Karena tidak ada kejelasan informasi, DMI akhirnya memasang spanduk bertuliskan “Bakso Babi (Tidak Halal)” disertai logo DMI, setelah memperoleh persetujuan dari pemilik warung. Namun, langkah ini justru menimbulkan berbagai penafsiran di masyarakat.

Untuk menghindari kesalahpahaman lebih lanjut, pada 24 Oktober 2025 dipasang spanduk versi baru dengan tambahan logo Majelis Ulama Indonesia (MUI).
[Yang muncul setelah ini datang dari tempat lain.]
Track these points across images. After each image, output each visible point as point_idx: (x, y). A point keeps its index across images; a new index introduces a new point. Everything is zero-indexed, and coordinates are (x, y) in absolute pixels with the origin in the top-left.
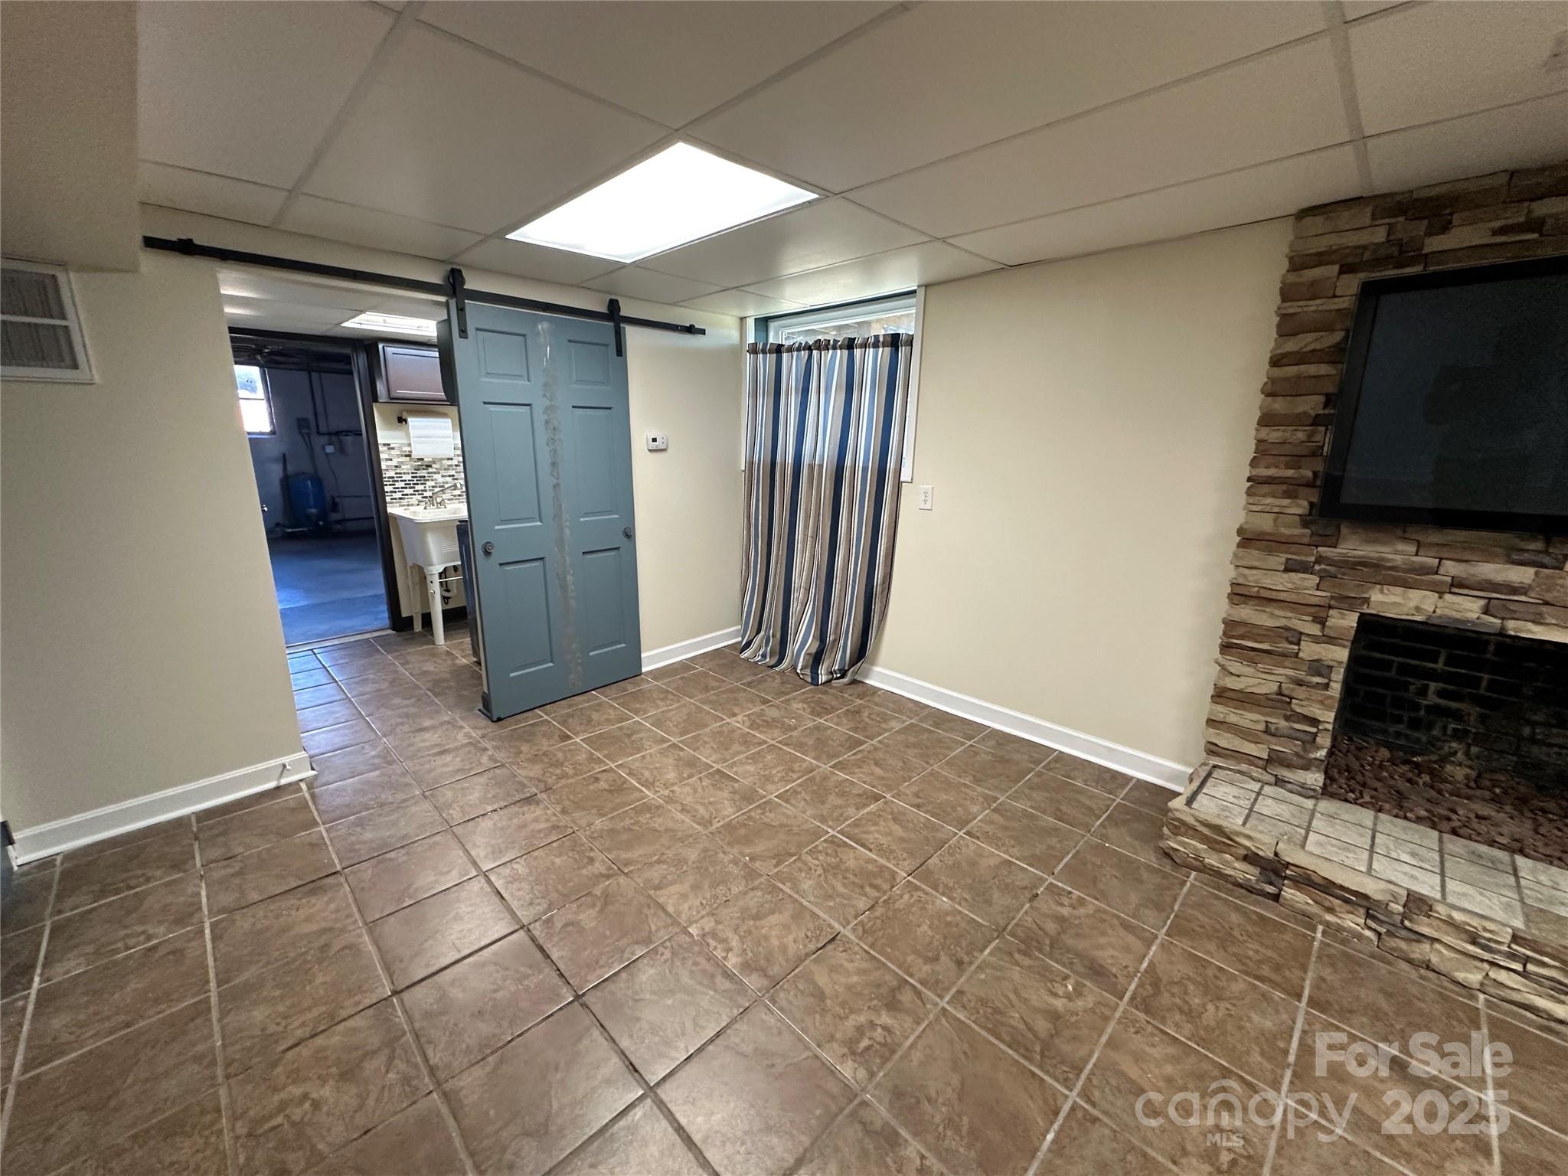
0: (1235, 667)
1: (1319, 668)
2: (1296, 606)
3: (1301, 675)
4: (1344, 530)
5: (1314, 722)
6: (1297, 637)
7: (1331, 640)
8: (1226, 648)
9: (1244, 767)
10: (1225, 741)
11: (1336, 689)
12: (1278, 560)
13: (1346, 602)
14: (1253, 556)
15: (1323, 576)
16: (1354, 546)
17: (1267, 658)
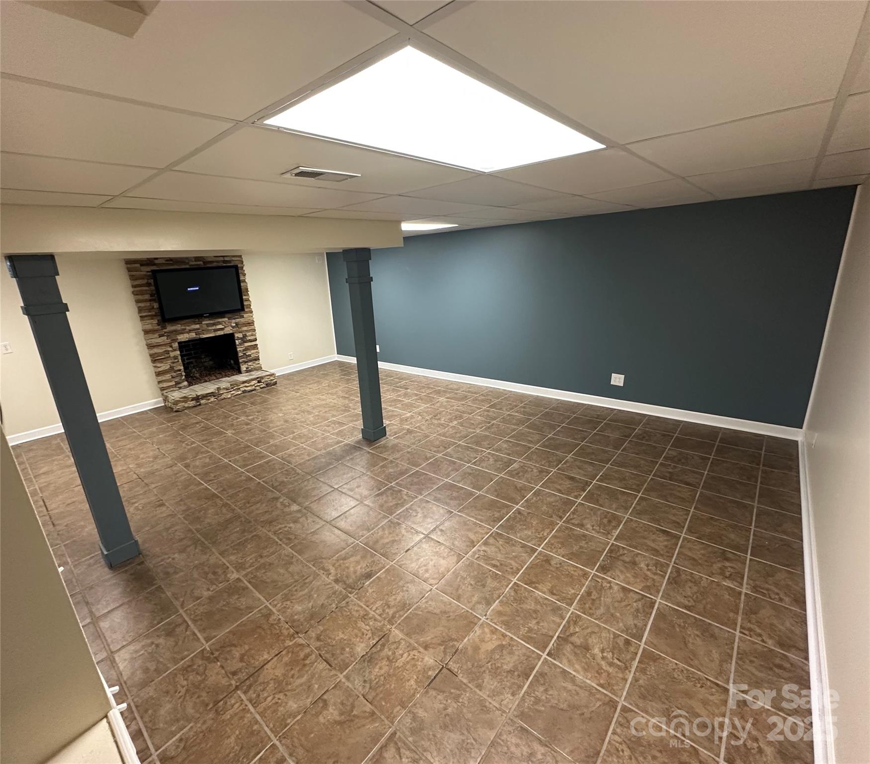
0: (159, 365)
1: (175, 357)
2: (165, 345)
3: (173, 361)
4: (166, 324)
5: (180, 370)
6: (167, 352)
7: (175, 350)
8: (154, 361)
9: (172, 389)
10: (165, 385)
11: (180, 360)
12: (156, 335)
13: (174, 340)
14: (151, 336)
15: (168, 336)
16: (170, 328)
17: (165, 360)
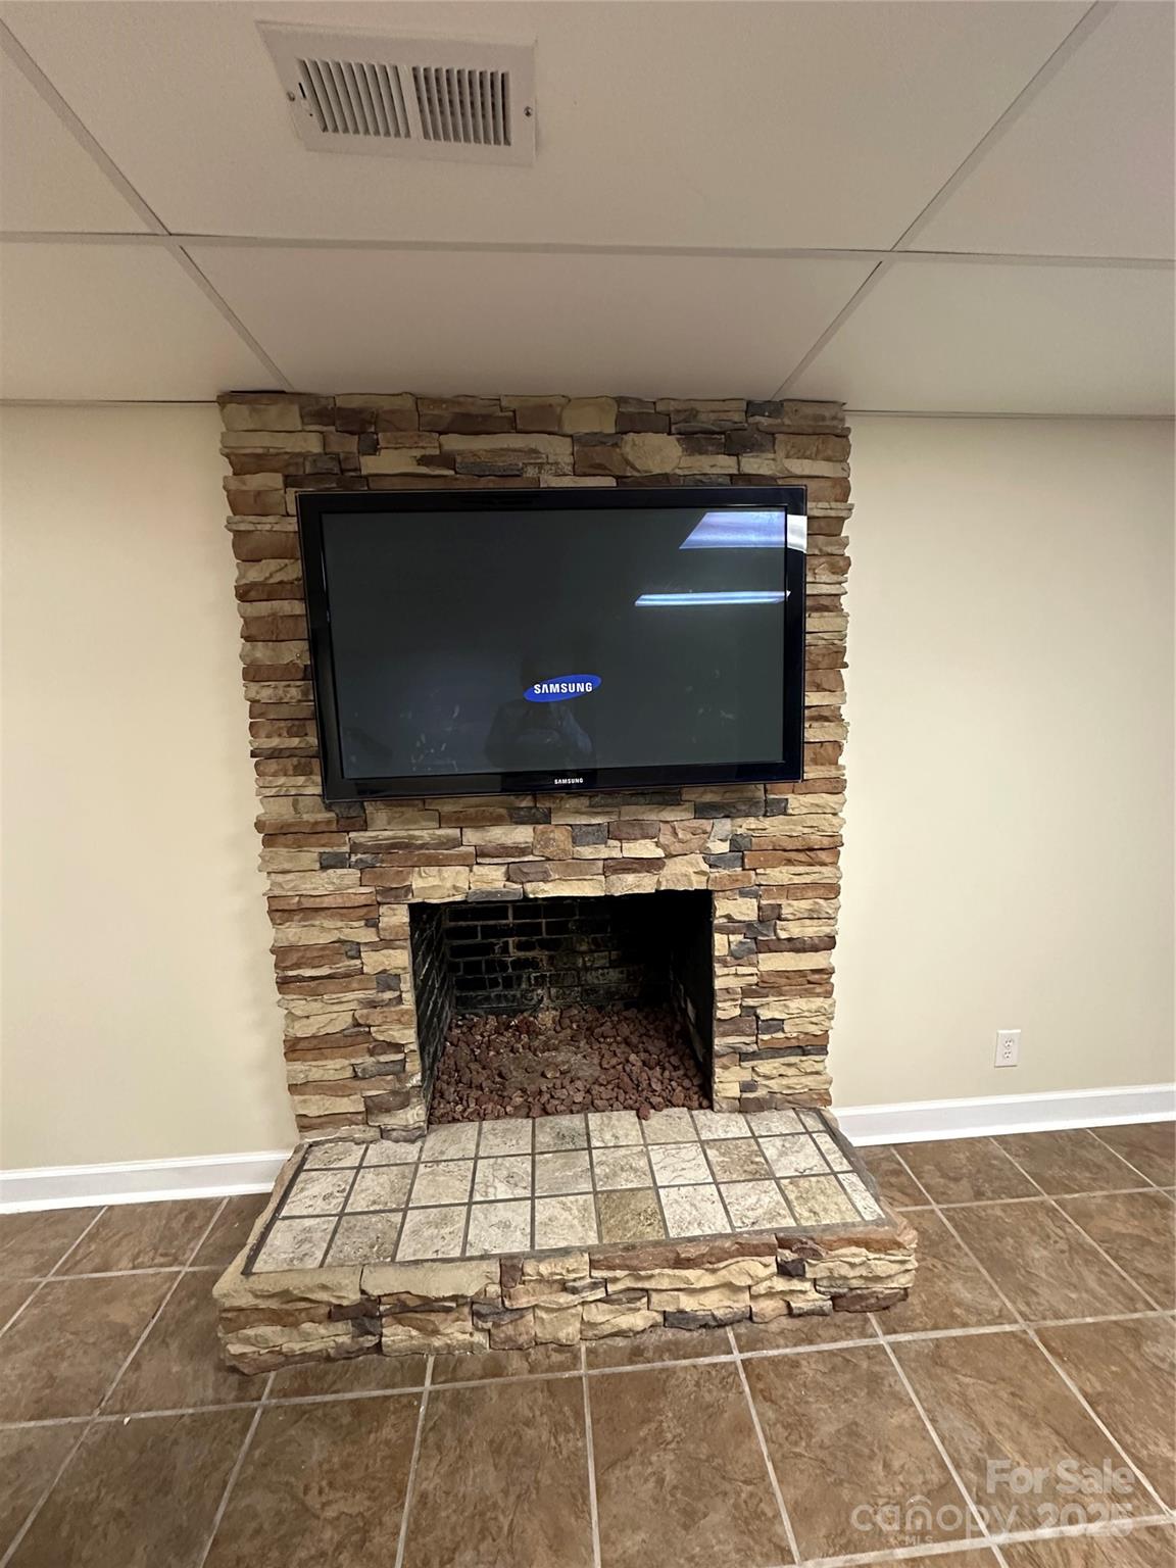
0: (300, 1006)
1: (387, 980)
2: (343, 912)
4: (369, 808)
5: (398, 1047)
6: (355, 950)
7: (387, 944)
8: (283, 984)
9: (344, 1131)
10: (316, 1106)
11: (409, 998)
12: (310, 857)
13: (391, 895)
14: (283, 855)
15: (363, 867)
17: (331, 985)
Ketua RT 4 Padukuhan Dukuh IV Cungkuk, Kalurahan Ngestiharjo, Bambang Handoko, mengatakan dirinya juga pernah meminta pemilik warung agar menuliskan keterangan non-halal dengan jelas agar masyarakat tidak salah paham.

“Pernah tulisan non-halal itu dipasang, tapi dengan tulisan kecil. Terus saya tegur, tulisannya dipasang agak besar. Tulisannya pakai karton gitu. Kemudian, yang terakhir ini pemasangan spanduk dari pemuda muslim setempat dan kemarin diganti dari MUI,” ujar Bambang.

Ia menjelaskan bahwa warung bakso babi tersebut menempati bangunan sewaan. Pemiliknya, S, tinggal di wilayah Cebongan sekitar 300 meter dari lokasi usaha dan merupakan warga asli Ngestiharjo.

Menurut Bambang, warga sekitar sebenarnya sudah mengetahui bahwa bakso tersebut berbahan non-halal. Namun, banyak pembeli dari luar kampung yang tidak mengetahuinya karena tidak ada penanda yang jelas sebelumnya.

“Selama ini enggak ada (masyarakat setempat yang menegur pembeli bakso buatan S sebelum diberi label non-halal)… pantauan saya tidak begitu ketat,” katanya.

Ia menambahkan, warung tersebut buka setiap hari mulai pukul 14.00 WIB hingga selepas Magrib. Pembelinya cukup ramai, bahkan berasal dari luar daerah. Namun, sejak spanduk bertuliskan “Bakso Babi” terpasang, jumlah pembeli terlihat menurun.

“Setelah dipasang tulisan bakso babi, beberapa hari ini sudah tidak ada konsumen yang menggunakan jilbab beli di sana,” ujarnya.

Bambang juga menyebutkan bahwa berdasarkan data kependudukan, penjual bakso diketahui beragama Islam. Saat ini, usaha tersebut dibantu oleh saudara iparnya setelah sang istri meninggal dunia. “Kalau berpapasan biasanya saling sapa, tapi dengan warga sekitar cenderung kurang berinteraksi,” ungkapnya.

Sementara itu, pemilik warung berinisial S memilih tidak memberikan komentar saat didatangi wartawan. Ia terlihat tetap melayani pembeli bersama saudara iparnya. “Enggak mau (beri tanggapan). Enggak. Takut salah,” ujar sang saudara ipar singkat.

Menanggapi polemik tersebut, Wakil Bupati Bantul Aris Suharyanta mengimbau seluruh pelaku usaha makanan dan minuman yang menggunakan bahan non-halal agar mencantumkan label secara jelas.

“Kami mengimbau pedagang makanan dan minuman non-halal di Bantul untuk memberikan tanda atau informasi non-halal,” kata Aris.

Ia menambahkan bahwa usaha bakso babi di Ngestiharjo memang telah beroperasi puluhan tahun tanpa label non-halal. Oleh karena itu, wajar jika masyarakat merasa resah.

“Kita hidup di Bantul. Bantul itu memang agamis, sehingga harapan kami kepada penjual bakso atau yang lainnya di Bantul harap cantumkan label halal atau non-halal,” tutupnya.